* **Extrait**:
· · ·
Publié le 09/03/2010 par Dimitra Bouras / Catégorie: Entrevue

Tout journaliste qui arpente les salles de cinéma à 10h du matin, avide de découvrir un film bientôt en salle, connaît les quelques têtes qui se trouvent derrière chaque liste de présences. À l’instar de la plupart des employés du cinéma, ces têtes sont quasiment toutes féminines. Intrigués par le travail de ces dames que l'on rencontre à l'entrée des salles ou encore dans les salles d'attente des hôtels, vous indiquant l'étage de la suite où se trouve telle réalisatrice ou réalisateur, comédienne ou comédien, nous avons approché un visage parmi d'autres, ouvert, accueillant et disposé à répondre à nos interrogations.

Cinergie : Comment devient-on attachée de presse ? Quelle a été ta formation ? 
Brigitta Portier : J'ai fait des études de communication en option Relations Publiques, au Ceria à Anderlecht. Après les études, je me suis installée à Cannes, pour des raisons personnelles. Au moment de chercher du travail, je me suis tournée vers le festival, centre névralgique de la ville. Mon atout, c'était mes connaissances linguistiques, je parle correctement six langues, ce qui m'a tout de suite ouvert des portes au sein même du festival dans la section presse. J'ai débuté comme assistante d'attachée de presse de Cannes pendant un an, et c'est comme ça que je suis entrée dans ce monde-là.

Une fois de retour à Bruxelles, j'ai voulu mettre mes connaissances à profit, et j'ai postulé auprès des distributeurs. J'ai commencé à travailler pour le CNC, à mi-temps, car je voulais rester libre pour Cannes. Ma carrière d'attachée de presse était lancée. Cela fait déjà plus de 23 ans que j'y travaille ! Vint le Festival de Bruxelles, Cinéart, les festivals de Berlin, Venise, Rome, etc.
Dans ces festivals, j'étais attachée de presse de films, que j'essayais de promouvoir auprès des journalistes internationaux. Petit à petit, je me suis fait approcher par des vendeurs internationaux ou des attachés de presse qui cherchaient à rencontrer un maximum de journalistes en même temps. De plus, en tant qu'attachée de presse, je reçois un film avant qu'il ne soit montré en festival et je peux déjà le proposer à l'un ou l'autre distributeur.
· · ·
* **Données fournies**:
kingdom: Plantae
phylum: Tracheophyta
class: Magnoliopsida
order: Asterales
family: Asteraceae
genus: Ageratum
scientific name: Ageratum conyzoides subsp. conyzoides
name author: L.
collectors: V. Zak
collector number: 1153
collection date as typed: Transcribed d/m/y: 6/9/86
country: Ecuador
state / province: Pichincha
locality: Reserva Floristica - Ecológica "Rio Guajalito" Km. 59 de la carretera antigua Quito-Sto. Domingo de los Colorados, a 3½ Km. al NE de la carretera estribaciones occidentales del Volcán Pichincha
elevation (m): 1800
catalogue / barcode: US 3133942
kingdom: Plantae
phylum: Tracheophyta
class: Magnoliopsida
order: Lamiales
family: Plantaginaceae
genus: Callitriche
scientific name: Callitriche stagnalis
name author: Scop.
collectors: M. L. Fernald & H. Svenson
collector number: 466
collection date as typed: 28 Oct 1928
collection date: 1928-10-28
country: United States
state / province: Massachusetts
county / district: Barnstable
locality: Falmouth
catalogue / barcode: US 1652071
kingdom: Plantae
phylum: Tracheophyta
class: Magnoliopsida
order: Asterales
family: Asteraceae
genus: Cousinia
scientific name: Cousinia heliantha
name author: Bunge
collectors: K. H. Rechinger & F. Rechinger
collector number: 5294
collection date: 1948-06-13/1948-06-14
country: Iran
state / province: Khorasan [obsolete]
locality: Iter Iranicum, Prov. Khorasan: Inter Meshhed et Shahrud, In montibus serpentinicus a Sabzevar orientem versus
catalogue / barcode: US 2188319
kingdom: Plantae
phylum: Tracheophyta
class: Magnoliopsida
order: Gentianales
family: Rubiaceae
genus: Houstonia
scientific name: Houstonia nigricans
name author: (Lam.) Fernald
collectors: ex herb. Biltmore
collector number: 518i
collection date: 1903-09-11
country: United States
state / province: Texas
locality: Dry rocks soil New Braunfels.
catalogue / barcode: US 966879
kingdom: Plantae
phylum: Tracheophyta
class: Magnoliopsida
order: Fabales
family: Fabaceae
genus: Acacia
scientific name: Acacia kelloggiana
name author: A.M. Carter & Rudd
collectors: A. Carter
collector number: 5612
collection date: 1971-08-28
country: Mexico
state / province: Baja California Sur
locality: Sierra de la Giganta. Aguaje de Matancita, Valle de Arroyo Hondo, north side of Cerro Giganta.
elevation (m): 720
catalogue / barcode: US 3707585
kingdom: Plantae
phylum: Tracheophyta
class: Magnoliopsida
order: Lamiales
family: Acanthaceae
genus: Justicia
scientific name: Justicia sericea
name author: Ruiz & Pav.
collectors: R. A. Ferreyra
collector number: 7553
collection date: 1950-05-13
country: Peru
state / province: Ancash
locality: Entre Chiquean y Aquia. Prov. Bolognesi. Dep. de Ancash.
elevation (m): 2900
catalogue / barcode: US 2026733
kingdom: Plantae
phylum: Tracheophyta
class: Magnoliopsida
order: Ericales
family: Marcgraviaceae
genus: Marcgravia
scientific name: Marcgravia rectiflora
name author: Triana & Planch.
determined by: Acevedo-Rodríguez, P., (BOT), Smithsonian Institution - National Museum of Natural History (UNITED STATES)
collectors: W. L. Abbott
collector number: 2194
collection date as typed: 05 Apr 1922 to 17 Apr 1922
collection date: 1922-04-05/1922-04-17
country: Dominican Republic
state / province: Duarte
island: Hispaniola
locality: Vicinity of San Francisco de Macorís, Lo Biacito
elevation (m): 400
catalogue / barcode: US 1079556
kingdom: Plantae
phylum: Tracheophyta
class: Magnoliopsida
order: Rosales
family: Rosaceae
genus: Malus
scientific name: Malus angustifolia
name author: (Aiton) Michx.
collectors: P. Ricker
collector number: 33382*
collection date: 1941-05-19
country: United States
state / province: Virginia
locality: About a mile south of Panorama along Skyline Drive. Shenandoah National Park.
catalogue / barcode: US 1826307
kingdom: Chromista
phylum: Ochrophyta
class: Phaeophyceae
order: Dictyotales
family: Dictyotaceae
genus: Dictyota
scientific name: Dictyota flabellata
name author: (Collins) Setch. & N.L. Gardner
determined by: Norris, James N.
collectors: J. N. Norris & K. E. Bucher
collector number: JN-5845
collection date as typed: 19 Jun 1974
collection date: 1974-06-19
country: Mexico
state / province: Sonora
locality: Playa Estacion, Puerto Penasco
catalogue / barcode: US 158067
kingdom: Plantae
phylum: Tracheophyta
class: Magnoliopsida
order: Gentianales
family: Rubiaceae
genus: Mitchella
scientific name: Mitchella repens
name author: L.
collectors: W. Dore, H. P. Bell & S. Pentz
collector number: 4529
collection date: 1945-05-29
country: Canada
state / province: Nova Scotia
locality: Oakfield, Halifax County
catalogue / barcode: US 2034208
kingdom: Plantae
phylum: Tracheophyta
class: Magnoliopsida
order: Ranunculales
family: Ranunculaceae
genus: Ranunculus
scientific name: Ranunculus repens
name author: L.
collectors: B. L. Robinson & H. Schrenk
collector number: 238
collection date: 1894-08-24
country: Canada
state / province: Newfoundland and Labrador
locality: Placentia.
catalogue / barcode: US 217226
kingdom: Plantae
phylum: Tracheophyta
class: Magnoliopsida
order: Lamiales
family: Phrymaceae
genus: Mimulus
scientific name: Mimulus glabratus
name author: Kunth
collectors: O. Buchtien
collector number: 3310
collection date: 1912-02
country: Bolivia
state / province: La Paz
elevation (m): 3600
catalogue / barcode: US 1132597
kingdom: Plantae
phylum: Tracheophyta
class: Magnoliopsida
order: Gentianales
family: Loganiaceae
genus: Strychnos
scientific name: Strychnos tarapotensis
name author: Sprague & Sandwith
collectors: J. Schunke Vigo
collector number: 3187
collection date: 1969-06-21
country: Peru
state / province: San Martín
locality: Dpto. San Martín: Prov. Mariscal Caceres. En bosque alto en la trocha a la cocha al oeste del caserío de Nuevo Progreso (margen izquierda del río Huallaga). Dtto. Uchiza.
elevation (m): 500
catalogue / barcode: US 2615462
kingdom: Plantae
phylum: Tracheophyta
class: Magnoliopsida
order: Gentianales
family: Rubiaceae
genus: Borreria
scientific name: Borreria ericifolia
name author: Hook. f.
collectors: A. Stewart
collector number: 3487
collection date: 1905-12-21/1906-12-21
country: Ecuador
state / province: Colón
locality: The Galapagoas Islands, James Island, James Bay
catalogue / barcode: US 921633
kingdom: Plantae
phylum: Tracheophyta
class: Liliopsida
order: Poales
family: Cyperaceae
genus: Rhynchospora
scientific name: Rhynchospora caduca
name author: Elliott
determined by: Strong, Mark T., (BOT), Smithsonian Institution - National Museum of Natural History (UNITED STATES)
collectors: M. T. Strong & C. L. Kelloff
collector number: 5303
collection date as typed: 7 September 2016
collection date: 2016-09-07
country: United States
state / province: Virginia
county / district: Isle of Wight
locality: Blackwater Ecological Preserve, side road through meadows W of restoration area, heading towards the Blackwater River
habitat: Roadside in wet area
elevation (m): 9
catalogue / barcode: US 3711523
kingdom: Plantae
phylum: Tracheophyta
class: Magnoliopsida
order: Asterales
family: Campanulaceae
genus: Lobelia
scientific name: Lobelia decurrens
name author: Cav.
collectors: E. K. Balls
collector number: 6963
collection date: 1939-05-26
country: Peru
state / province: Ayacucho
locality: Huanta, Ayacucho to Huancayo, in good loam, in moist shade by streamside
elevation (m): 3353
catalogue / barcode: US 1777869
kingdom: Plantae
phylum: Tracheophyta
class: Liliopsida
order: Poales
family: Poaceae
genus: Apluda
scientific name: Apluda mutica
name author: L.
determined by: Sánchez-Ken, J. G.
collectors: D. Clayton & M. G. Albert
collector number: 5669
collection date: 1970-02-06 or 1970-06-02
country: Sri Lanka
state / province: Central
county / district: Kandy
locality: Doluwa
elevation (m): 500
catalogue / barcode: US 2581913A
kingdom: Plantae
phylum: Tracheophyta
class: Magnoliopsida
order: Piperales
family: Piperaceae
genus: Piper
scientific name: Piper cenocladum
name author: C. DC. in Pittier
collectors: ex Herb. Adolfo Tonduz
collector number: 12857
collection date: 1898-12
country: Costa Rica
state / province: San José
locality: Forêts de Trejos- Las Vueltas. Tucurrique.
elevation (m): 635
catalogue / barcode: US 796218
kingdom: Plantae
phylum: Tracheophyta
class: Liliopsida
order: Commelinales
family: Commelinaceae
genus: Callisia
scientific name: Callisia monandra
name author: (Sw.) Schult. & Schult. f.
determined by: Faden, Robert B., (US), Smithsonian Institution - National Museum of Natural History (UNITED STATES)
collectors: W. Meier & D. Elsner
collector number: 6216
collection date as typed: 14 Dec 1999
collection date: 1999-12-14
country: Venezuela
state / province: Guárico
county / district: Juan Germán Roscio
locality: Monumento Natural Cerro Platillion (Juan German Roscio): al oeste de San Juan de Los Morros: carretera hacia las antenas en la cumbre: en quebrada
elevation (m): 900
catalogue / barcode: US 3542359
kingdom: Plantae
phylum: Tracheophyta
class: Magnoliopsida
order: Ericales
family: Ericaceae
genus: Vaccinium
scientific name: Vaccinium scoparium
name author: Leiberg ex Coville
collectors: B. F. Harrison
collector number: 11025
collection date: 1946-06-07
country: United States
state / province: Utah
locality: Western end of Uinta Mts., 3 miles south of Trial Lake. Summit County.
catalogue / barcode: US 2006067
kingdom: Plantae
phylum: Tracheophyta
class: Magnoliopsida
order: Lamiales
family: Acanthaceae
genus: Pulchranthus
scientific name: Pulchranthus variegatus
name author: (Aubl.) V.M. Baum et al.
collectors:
· · ·
Répondez brièvement, d'après l'extrait :
1. Dans quel établissement Brigitta Portier a-t-elle suivi ses études de communication ?
2. Combien de langues parle-t-elle correctement ?
3. Pourquoi travaillait-elle à mi-temps pour le CNC ?

* **Réponse**:
1. Au Ceria, à Anderlecht (option Relations Publiques).
2. Six langues.
3. Pour rester libre pour Cannes.